→ **THE DATA**
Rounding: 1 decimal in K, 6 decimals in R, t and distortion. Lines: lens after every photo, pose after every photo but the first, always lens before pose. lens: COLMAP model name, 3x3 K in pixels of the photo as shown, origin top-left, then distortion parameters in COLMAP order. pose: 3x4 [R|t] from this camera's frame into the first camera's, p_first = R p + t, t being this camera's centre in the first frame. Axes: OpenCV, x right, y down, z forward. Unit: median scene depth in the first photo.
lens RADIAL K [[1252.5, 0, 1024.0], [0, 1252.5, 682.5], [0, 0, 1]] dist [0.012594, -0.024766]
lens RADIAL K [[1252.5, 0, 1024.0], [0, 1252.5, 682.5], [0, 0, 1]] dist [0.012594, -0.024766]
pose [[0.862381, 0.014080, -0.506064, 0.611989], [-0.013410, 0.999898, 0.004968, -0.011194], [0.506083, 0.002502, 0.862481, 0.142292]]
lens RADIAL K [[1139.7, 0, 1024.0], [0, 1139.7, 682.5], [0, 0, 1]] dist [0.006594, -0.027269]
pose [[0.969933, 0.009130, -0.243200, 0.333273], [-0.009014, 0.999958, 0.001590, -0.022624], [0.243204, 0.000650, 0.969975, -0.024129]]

→ **PROBLEM**
Format the lines of the listing above as a JSON array of strings, with one string per line and no blank lines.

→ **RESULT OF THIS EXERCISE**
[
  "Rounding: 1 decimal in K, 6 decimals in R, t and distortion. Lines: lens after every photo, pose after every photo but the first, always lens before pose. lens: COLMAP model name, 3x3 K in pixels of the photo as shown, origin top-left, then distortion parameters in COLMAP order. pose: 3x4 [R|t] from this camera's frame into the first camera's, p_first = R p + t, t being this camera's centre in the first frame. Axes: OpenCV, x right, y down, z forward. Unit: median scene depth in the first photo.",
  "lens RADIAL K [[1252.5, 0, 1024.0], [0, 1252.5, 682.5], [0, 0, 1]] dist [0.012594, -0.024766]",
  "lens RADIAL K [[1252.5, 0, 1024.0], [0, 1252.5, 682.5], [0, 0, 1]] dist [0.012594, -0.024766]",
  "pose [[0.862381, 0.014080, -0.506064, 0.611989], [-0.013410, 0.999898, 0.004968, -0.011194], [0.506083, 0.002502, 0.862481, 0.142292]]",
  "lens RADIAL K [[1139.7, 0, 1024.0], [0, 1139.7, 682.5], [0, 0, 1]] dist [0.006594, -0.027269]",
  "pose [[0.969933, 0.009130, -0.243200, 0.333273], [-0.009014, 0.999958, 0.001590, -0.022624], [0.243204, 0.000650, 0.969975, -0.024129]]"
]